Este “jogo de congelamento” impede os mosquitos de completarem o seu ciclo de vida e garante que nenhuma nova geração possa sobreviver.
Mas tem cuidado: a Islândia não é um paraíso sem insectos incómodos
Não te deixes enganar, nem tudo na Islândia é perfeito. Há um “pequeno” pormenor: os mosquitos (também chamados de midges ou insectos sugadores de sangue). Estes pequenos insectos podem ser bastante irritantes, especialmente à volta do Lago Mývatn, que é famoso pela sua abundância.
Por isso, se pensas que podes escapar a qualquer incómodo voador, prepara-te para encontrar estes pequenos hóspedes islandeses. Felizmente, não picam com a mesma intensidade e perigo que os mosquitos.
Alterações climáticas: um perigo para a “zona livre” de mosquitos?
Uma última nota importante: o clima do mundo está a mudar e até a Islândia pode tornar-se mais amiga dos mosquitos no futuro. Com verões mais quentes e invernos menos rigorosos, o delicado equilíbrio que impede os mosquitos de se instalarem poderá ser alterado.
Por isso, aproveita este pedaço de paraíso sem mosquitos enquanto podes!

P.S. Para que servem os mosquitos e porque é que, afinal, são necessários?
Antes de mais, são uma fonte de alimentação insubstituível para muitas espécies animais. Aves como as andorinhas e as garças, morcegos que se alimentam de insectos voadores, anfíbios e até peixes dependem dos mosquitos, tanto na fase larvar como na fase adulta, para a sua sobrevivência. A eliminação total dos mosquitos poria em perigo estes animais e, consequentemente, desequilibraria ecossistemas inteiros.
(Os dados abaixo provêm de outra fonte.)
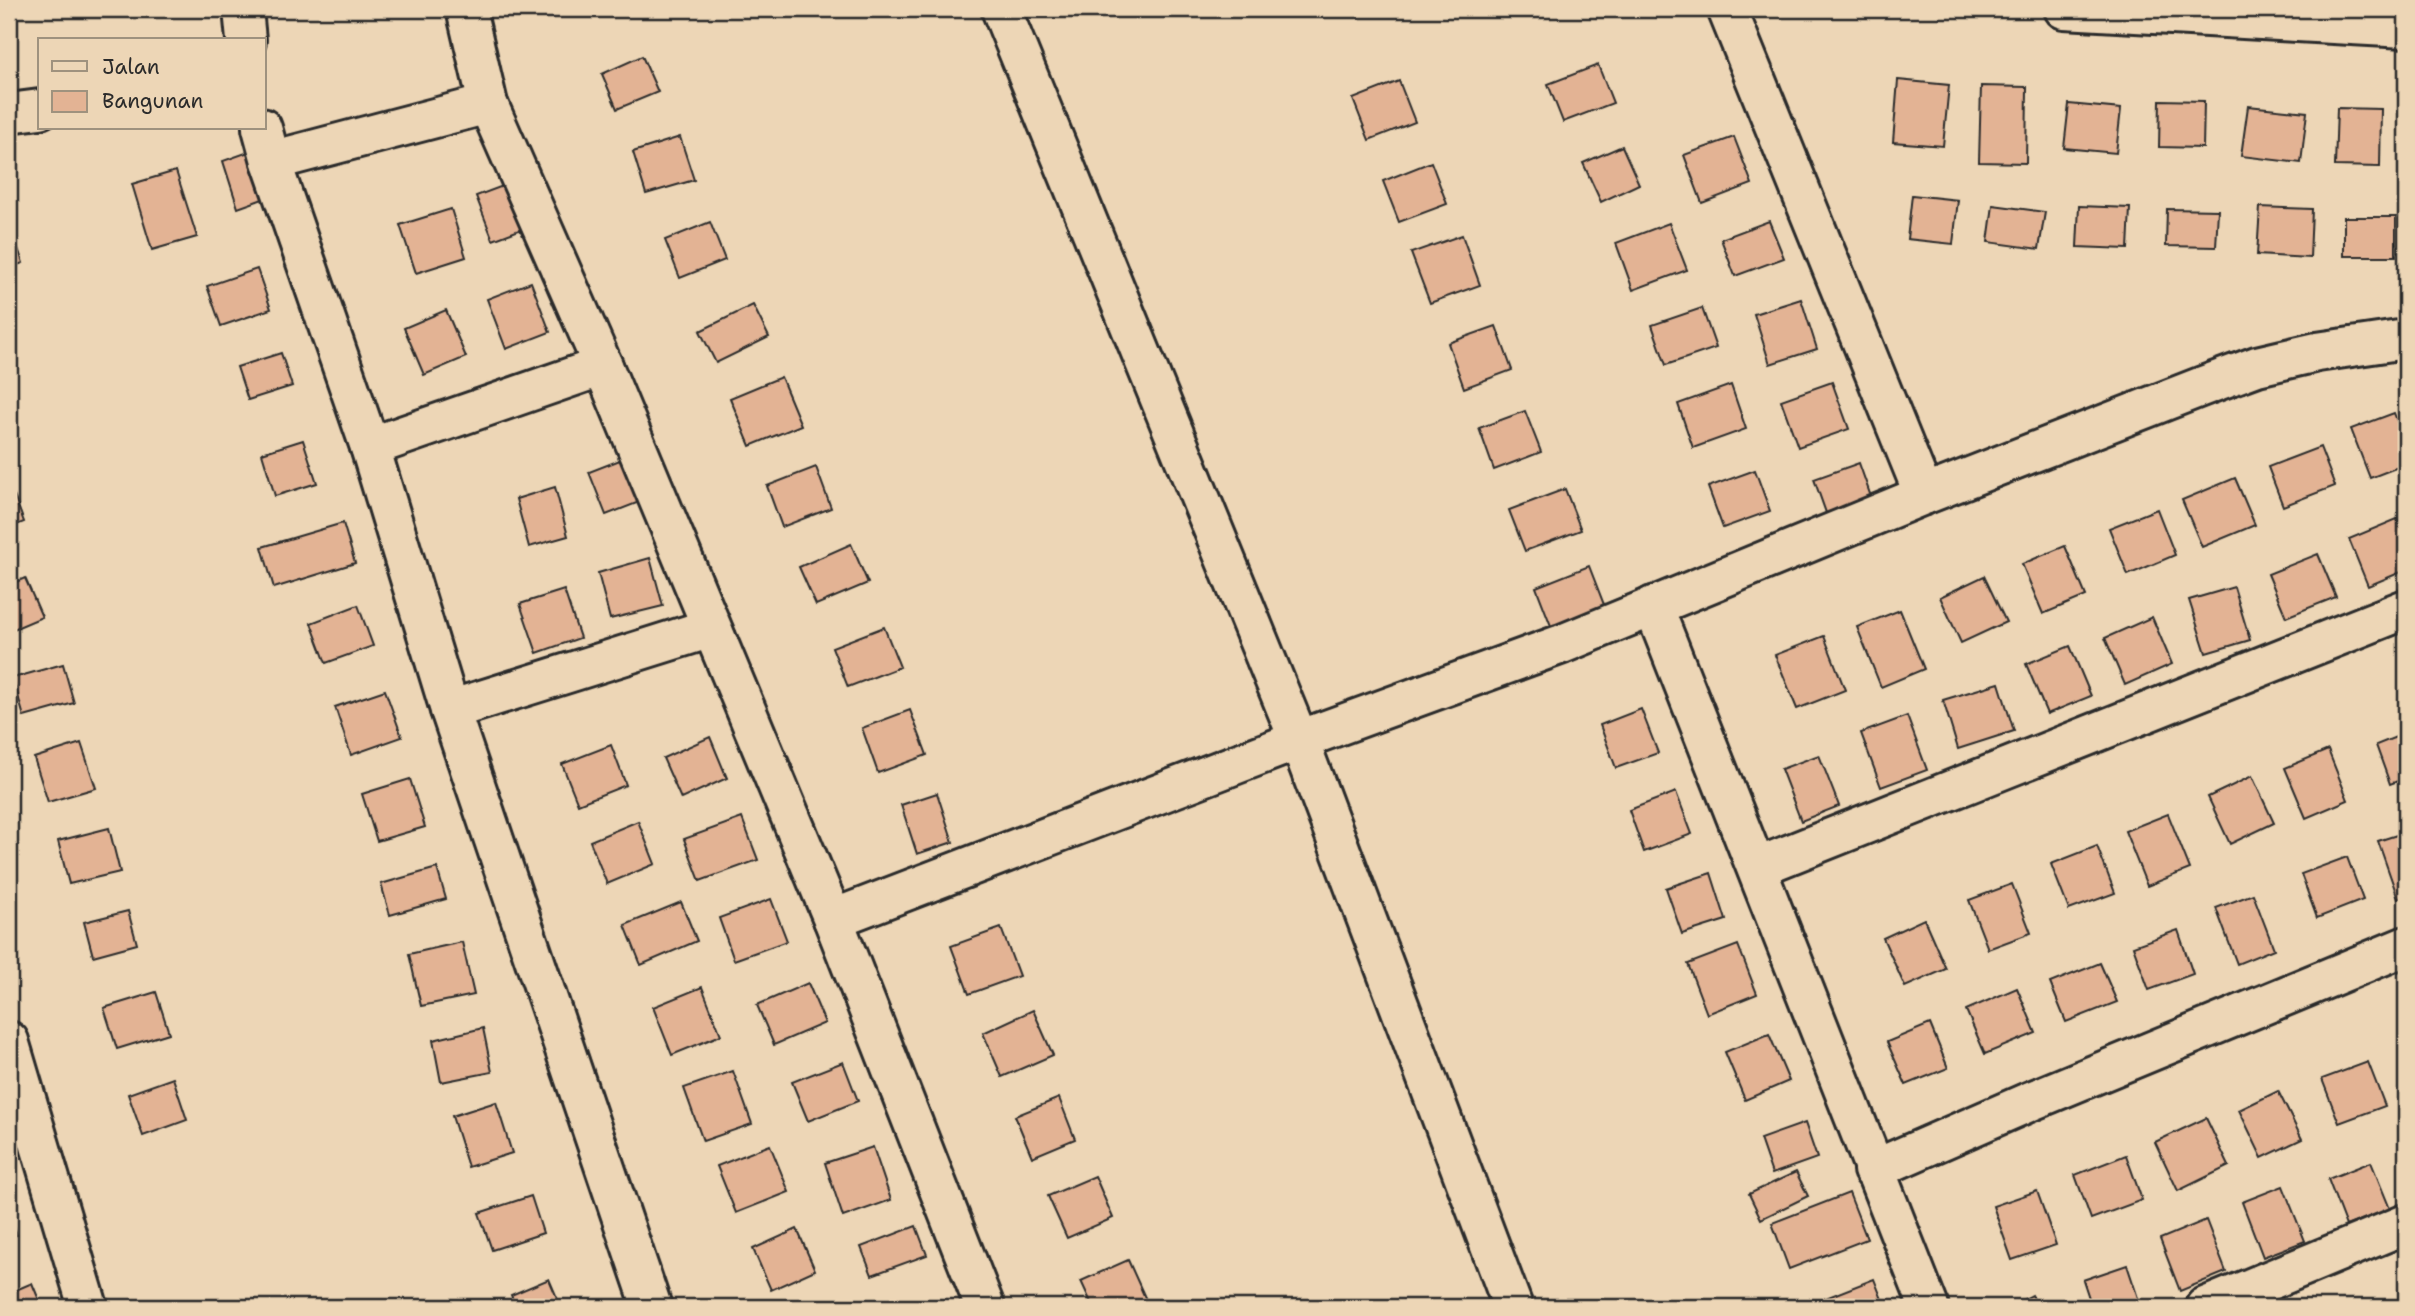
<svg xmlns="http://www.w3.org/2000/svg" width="2415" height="1316" font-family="'Shantell Sans',sans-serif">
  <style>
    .building { fill: #e3b394; stroke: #2b2b2b; stroke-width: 2 }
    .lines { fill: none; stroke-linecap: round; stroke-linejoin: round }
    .minor-casing { stroke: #2b2b2b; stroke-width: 44 }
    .minor { stroke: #edd6b6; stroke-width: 38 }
  </style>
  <rect width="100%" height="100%" fill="#edd6b6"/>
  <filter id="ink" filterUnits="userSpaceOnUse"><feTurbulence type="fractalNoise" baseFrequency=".0143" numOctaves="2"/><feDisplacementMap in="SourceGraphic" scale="14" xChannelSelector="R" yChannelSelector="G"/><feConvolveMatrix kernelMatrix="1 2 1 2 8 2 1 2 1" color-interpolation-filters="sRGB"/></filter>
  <g filter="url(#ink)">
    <g class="building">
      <polygon points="642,56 658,92 617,109 602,74"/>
      <polygon points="1598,65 1613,103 1563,122 1548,84"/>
      <polygon points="1898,80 1949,85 1943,146 1893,142"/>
      <polygon points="1399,81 1415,122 1369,140 1353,99"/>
      <polygon points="1981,86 2027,87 2026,163 1979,162"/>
      <polygon points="2160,100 2204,101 2203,148 2159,147"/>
      <polygon points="2069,104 2121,109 2116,153 2064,148"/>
      <polygon points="2248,106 2307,112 2301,163 2241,156"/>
      <polygon points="2337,108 2381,109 2380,167 2335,166"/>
      <polygon points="680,137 694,180 646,194 633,152"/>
      <polygon points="1734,137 1752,184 1702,203 1684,155"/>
      <polygon points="1622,146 1639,184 1601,202 1583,163"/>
      <polygon points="257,149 274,195 238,208 223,161"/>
      <polygon points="1431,162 1447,204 1399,222 1383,181"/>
      <polygon points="176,171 197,237 152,250 132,184"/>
      <polygon points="516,181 532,225 493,240 476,196"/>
      <polygon points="1912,195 1958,200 1953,244 1907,239"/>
      <polygon points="1993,205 2045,212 2039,249 1988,242"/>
      <polygon points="2079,206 2130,208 2128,249 2077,247"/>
      <polygon points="2260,207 2312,209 2310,258 2257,255"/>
      <polygon points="451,209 466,257 416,273 400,225"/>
      <polygon points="2167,209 2218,210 2216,247 2166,246"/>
      <rect x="2344" y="217" width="52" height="39"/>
      <polygon points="1769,221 1784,258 1735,276 1721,239"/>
      <polygon points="9,222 23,263 9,268"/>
      <polygon points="710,222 725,260 680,278 665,240"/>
      <polygon points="1669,223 1687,270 1633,290 1616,243"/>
      <polygon points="1462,235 1480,285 1430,303 1411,253"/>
      <polygon points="257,269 271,309 221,326 207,286"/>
      <polygon points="531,282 550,332 506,349 487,299"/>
      <polygon points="1801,299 1817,349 1770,364 1754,314"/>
      <polygon points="753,305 769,337 716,363 700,331"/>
      <polygon points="1702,308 1716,348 1666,365 1652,325"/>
      <polygon points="446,310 466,357 424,375 404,328"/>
      <polygon points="1496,326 1512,370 1464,388 1448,343"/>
      <polygon points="281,353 292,386 248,400 237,367"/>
      <polygon points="781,377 801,425 750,446 730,398"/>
      <polygon points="1832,382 1849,429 1798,447 1781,400"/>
      <polygon points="1731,385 1746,429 1693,448 1678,404"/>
      <polygon points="1525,411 1541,452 1494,470 1479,428"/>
      <polygon points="2394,413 2406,444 2406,464 2370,478 2351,429"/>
      <polygon points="303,440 317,483 275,496 262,453"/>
      <polygon points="2320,447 2335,486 2283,506 2268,467"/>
      <polygon points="625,458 642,501 606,515 589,472"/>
      <polygon points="1859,463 1876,511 1831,527 1814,479"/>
      <polygon points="816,467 831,508 782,527 767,486"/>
      <polygon points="1755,470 1770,511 1723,528 1708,487"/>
      <polygon points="2235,478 2255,525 2202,547 2182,500"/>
      <polygon points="9,482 24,522 9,528"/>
      <polygon points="555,487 568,536 529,547 516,499"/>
      <polygon points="1565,489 1581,530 1525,551 1509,510"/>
      <polygon points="2157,509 2175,555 2128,575 2109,528"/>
      <polygon points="2397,519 2406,543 2406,570 2368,586 2349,539"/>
      <polygon points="343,523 355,563 274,588 262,547"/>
      <polygon points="851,544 868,583 816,605 799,567"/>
      <polygon points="2065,546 2086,596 2043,614 2022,564"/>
      <polygon points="2318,554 2336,597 2286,617 2268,574"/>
      <polygon points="650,558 663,606 610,619 598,573"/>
      <polygon points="1589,566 1606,610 1553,631 1536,587"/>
      <polygon points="1984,576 2006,622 1961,643 1940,597"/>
      <polygon points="25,578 42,617 9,631 9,585"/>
      <polygon points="2234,587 2250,640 2206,653 2189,600"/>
      <polygon points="564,590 580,638 537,653 520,604"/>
      <polygon points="358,605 373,646 326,663 311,623"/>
      <polygon points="1900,610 1924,669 1881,687 1857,627"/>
      <polygon points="2152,617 2172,664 2125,685 2105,638"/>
      <polygon points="884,627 900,667 848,687 832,647"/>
      <polygon points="1824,636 1845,690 1797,709 1775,655"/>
      <polygon points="2070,646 2091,696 2047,714 2026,664"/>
      <polygon points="63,664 74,703 24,717 13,678"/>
      <polygon points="1999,683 2014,731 1958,749 1943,700"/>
      <polygon points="385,690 402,737 351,755 335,707"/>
      <polygon points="1641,709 1658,753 1616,768 1600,725"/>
      <polygon points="910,710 927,755 878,773 862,728"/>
      <polygon points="1907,716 1927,770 1881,787 1861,733"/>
      <polygon points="2406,733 2406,778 2390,784 2376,745"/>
      <polygon points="710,737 727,778 681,799 663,758"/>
      <polygon points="81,743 96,788 48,802 34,758"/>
      <polygon points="611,745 626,785 578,804 562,764"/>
      <polygon points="2328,750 2348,800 2306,818 2285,768"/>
      <polygon points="1819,755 1839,806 1801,821 1781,769"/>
      <polygon points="2252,776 2274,823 2230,844 2208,797"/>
      <polygon points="410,779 425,827 377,841 362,794"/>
      <polygon points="1676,792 1692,834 1644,852 1629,810"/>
      <polygon points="937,793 953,842 917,854 901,805"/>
      <polygon points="2168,814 2190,869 2147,886 2125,831"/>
      <polygon points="742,818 758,860 700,881 684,839"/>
      <polygon points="638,821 655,864 607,884 590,841"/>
      <polygon points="109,828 120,872 69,884 58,841"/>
      <polygon points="2406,832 2406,895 2398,898 2378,841"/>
      <polygon points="2097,846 2115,893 2069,910 2051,864"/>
      <polygon points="2347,857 2363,900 2317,918 2301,874"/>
      <polygon points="437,868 446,899 390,915 381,884"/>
      <polygon points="1711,873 1726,920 1682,934 1666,888"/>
      <polygon points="2012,884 2031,933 1988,949 1969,900"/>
      <polygon points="2253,894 2274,949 2237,964 2216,908"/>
      <polygon points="771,899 787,941 734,960 719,918"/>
      <polygon points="681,902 697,941 641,965 625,925"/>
      <polygon points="128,911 137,944 93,956 84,922"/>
      <polygon points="1924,919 1946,969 1905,987 1883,938"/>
      <polygon points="1001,928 1019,976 969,994 951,946"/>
      <polygon points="2178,930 2193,974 2149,990 2133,946"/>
      <polygon points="462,942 474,995 421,1006 409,954"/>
      <polygon points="1738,945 1757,994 1707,1014 1688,964"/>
      <polygon points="2100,963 2117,1002 2066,1022 2050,983"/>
      <polygon points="808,983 825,1023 774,1045 757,1005"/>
      <polygon points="702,987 721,1035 672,1055 653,1007"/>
      <polygon points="2017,988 2036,1033 1985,1054 1966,1010"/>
      <polygon points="156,992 169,1033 117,1049 104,1008"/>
      <polygon points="1033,1010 1053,1055 1002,1077 983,1033"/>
      <polygon points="1930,1024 1948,1068 1906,1085 1887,1042"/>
      <polygon points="483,1028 492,1072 441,1082 433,1040"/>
      <polygon points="1769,1034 1789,1081 1745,1100 1725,1052"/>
      <polygon points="843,1062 858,1101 808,1121 792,1082"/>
      <polygon points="2368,1062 2385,1106 2339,1123 2322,1079"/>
      <polygon points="733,1071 752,1124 703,1141 684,1088"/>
      <polygon points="173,1078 187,1120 143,1136 128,1094"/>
      <polygon points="2278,1091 2302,1139 2262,1158 2239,1110"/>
      <polygon points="1059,1098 1075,1139 1032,1157 1015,1116"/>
      <polygon points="496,1102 512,1153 468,1167 452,1116"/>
      <polygon points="2206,1118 2229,1166 2178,1191 2155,1142"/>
      <polygon points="1805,1123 1817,1158 1772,1174 1760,1139"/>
      <polygon points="770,1145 789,1192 736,1213 717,1166"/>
      <polygon points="873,1147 891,1200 843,1217 825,1163"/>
      <polygon points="2126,1155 2142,1200 2091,1219 2075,1175"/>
      <polygon points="2371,1162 2390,1209 2346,1226 2328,1179"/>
      <polygon points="1796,1172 1808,1196 1761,1219 1749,1194"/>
      <polygon points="1095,1176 1113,1218 1067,1238 1048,1196"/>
      <polygon points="2283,1186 2305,1241 2263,1257 2242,1202"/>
      <polygon points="2037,1191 2056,1245 2012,1260 1993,1206"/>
      <polygon points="1849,1193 1867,1239 1789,1269 1772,1223"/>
      <polygon points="531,1196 543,1233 492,1250 479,1213"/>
      <polygon points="9,1210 17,1235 9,1237"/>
      <polygon points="2206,1220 2226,1272 2180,1291 2160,1239"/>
      <polygon points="916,1226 927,1255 872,1275 861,1247"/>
      <polygon points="797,1229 815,1270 771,1290 753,1249"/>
      <polygon points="1128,1260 1147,1302 1135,1307 1093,1307 1081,1281"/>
      <polygon points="2127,1265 2141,1307 2092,1307 2083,1280"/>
      <polygon points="549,1279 561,1307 516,1307 511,1295"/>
      <polygon points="1874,1279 1885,1307 1826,1307 1823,1299"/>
      <polygon points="32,1283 42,1307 9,1307 9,1293"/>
      <polygon points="2032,1295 2038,1307 2009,1307"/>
    </g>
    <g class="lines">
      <g class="minor-casing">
        <g id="minor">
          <polyline points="243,9 246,40"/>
          <polyline points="466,9 488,104 603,366 833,919 1299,740 1562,644 1924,495 2203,386 2257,366 2317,352 2406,339"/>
          <polyline points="1001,9 1299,740 1513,1307"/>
          <polyline points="1727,9 1924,495"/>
          <polyline points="2064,9 2406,28"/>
          <polyline points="9,113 40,109"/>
          <polyline points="262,128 271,161 370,447 450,710 652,1307"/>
          <polyline points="271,161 488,104"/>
          <polyline points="370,447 603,366"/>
          <polyline points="1653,606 1929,1307"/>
          <polyline points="450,710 711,628"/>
          <polyline points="1758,867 2406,609"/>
          <polyline points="833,919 985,1307"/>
          <polyline points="9,1041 88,1307"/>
          <polyline points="1873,1170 2031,1101 2406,946"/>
          <polyline points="2205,1307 2406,1224"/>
        </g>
      </g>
      <use href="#minor" class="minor"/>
    </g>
  </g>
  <rect width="2415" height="1316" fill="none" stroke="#edd6b6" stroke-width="35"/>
  <rect x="18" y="18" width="2380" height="1281" fill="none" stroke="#2b2b2b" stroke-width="2.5" filter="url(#ink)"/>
  <rect x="38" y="38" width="228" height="91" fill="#edd6b6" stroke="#9f927e" stroke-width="2"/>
  <rect x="52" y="61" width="35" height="10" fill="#edd6b6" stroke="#9f927e" stroke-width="2"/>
  <text x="102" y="74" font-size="21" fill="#2b2b2b">Jalan</text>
  <rect x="52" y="91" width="35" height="21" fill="#e3b394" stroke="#9f927e" stroke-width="2"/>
  <text x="102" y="108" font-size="21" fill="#2b2b2b">Bangunan</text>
</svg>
Além disso, algumas espécies de mosquitos são polinizadores: visitam as flores e contribuem para a reprodução das plantas, cumprindo um papel que muitos nunca associariam a estes insectos irritantes.
Em suma, embora sejam o inimigo das noites de verão e um desafio para a saúde pública, os mosquitos são parte integrante da teia da vida. Um mundo sem mosquitos não é apenas um sonho de tranquilidade, mas uma mudança que pode ter consequências imprevisíveis e muitas vezes negativas.
Por isso, da próxima vez que estiveres a coçar a tua picada, lembra-te: há uma pequena mas importante engrenagem da natureza por detrás desse incómodo. Felizmente, porém, na Islândia este problema não existe… pelo menos por enquanto!